American auto factory jobs have surely dwindled, by one-third over 20 years, even as manufacturing jobs in Mexico have exploded. Spurred by 1994’s North American Free Trade Agreement, Mexico’s share of North American production has grown to 20 percent, while the United States share will fall to 60 percent over the next few years, down from 70 percent in 2011, according to the Ann Arbor, Mich.-based Center for Automotive Research (CAR). Trump would surely call that a disaster. But Dave Andrea, CAR’s executive vice-president of research, says the picture is more complex. The North American market is approaching record, robust capacity, the ability to produce 20 million cars a year for sale around the world.
“Even though the U.S. share of total NAFTA production is falling, the total pie is growing,” Andrea says. That pie includes Southern cookin’, a dramatic shift of production and jobs to foreign-based automakers in the American South that include Toyota, Nissan, BMW, Mercedes, Hyundai and now Volvo and Volkswagen. This complex, interconnected web of production, parts, costs and contracts “is all based off the assumption of free and open trade,” Andrea says, including a transparent border for truck, rail, air and water shipping.
“As the new administration gets through the transition and looks at how interwoven the global automotive supply chain is, they may take another look,” Andrea suggests. He further notes that there are fewer jobs to fight over, no matter where a plant is located. A modern factory can churn out up to 300,000 cars a year with only about 2,500 workers, one-third the employees of a plant 20 years ago.
While Trump may not be able to unwind NAFTA, he has already trained his skeptical sights on the Trans Pacific Partnership, which has yet to be implemented. Then there's the Transatlantic Trade and Investment Partnership (T-TIP). The American auto industry is keen on this deal with the European Union that might open the door to harmonized safety standards, Andrea says. Global automakers could design platforms and models that don't require re-engineering or safety certification to be sold in both markets, saving enormous costs. Mexico already has a similar deal with the EU, another potential competitive edge in a global world.
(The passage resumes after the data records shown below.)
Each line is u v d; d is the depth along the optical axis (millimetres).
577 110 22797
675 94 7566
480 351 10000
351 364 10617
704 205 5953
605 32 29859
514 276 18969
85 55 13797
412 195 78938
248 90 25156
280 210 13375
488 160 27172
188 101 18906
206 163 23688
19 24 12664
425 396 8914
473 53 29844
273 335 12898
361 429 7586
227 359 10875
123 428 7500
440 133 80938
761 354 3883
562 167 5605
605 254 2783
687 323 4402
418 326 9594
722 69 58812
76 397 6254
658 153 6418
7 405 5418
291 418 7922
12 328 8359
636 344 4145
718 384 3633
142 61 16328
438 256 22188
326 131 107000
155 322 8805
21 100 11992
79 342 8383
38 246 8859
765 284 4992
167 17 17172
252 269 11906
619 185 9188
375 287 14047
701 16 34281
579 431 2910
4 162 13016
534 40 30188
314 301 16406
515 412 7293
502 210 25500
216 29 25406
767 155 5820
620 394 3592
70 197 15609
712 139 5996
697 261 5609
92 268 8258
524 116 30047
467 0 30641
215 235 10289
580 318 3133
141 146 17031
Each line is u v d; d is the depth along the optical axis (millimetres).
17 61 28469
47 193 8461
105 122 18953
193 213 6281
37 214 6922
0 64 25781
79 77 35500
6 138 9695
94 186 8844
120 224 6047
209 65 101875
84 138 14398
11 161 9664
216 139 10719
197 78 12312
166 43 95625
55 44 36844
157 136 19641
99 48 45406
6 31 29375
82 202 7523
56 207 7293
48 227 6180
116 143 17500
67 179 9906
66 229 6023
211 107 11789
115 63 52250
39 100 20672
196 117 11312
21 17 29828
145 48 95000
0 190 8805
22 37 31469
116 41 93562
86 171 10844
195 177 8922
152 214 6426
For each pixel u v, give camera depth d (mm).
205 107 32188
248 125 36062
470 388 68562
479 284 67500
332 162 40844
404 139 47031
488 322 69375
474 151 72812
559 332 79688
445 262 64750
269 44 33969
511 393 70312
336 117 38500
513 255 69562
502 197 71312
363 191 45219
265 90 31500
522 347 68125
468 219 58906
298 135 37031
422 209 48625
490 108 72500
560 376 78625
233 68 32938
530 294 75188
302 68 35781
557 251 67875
As for Trump’s tariff threat, Andrea says a tariff can theoretically be absorbed by the automaker, suppliers or dealers without passing too much to customers. But it’s tricky. Some economists suggest that Trump’s trade plans, if fully implemented, might add several thousand dollars to the price of a car. Let’s not Bondo-coat the potential dents in that strategy. Most Americans don’t like paying $2 extra for their WalMart khakis, let alone $2,000 more for a Ford. Small cars are especially price-critical, as budget shoppers scour the Internet for a sweet lease deal or a few dollars in savings. Economists at automakers say that even a $200 price increase on a budget model, or a similar price disadvantage against a competitor, can play hell with sales.
Our president-elect came to power as a businessman, not a politician. Now he's a politician who'll be forced to do business, from Wall Street to Main Street, and neither he nor we know much about the particulars. We do know that the man who used Chinese steel to build his towers wants you to buy American sheetmetal. That's no joke. Or is it?